ASSIGNED TASK:
Each line from the one that contains "502 588 17.67" through the end of the entries should be repeated exactly, with nothing added.

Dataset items

▽

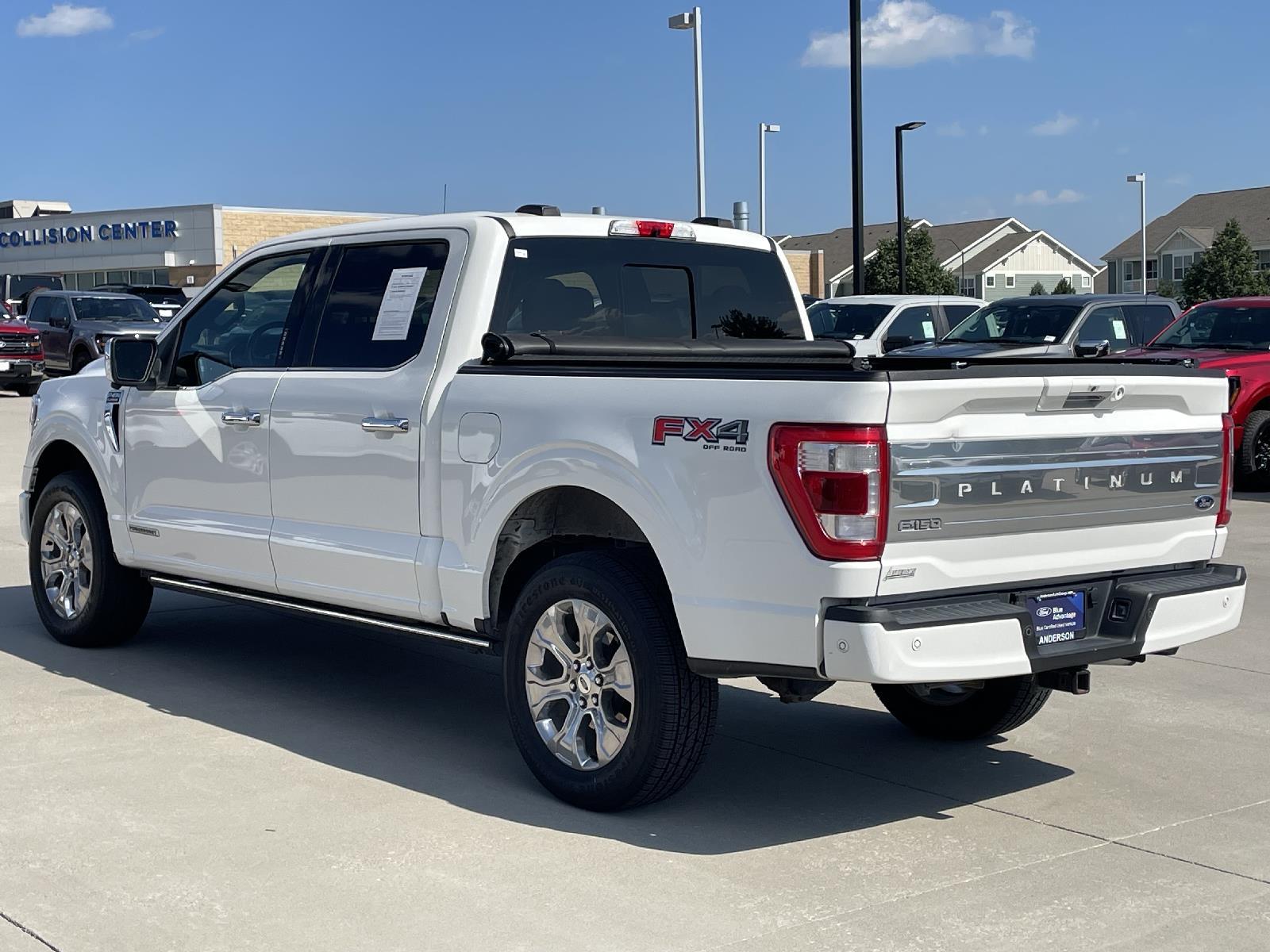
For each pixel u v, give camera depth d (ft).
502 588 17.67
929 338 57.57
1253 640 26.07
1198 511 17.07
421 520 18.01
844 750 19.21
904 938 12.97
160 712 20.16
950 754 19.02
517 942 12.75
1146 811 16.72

△

RESPONSE FOR THIS EXERCISE:
502 588 17.67
929 338 57.57
1253 640 26.07
1198 511 17.07
421 520 18.01
844 750 19.21
904 938 12.97
160 712 20.16
950 754 19.02
517 942 12.75
1146 811 16.72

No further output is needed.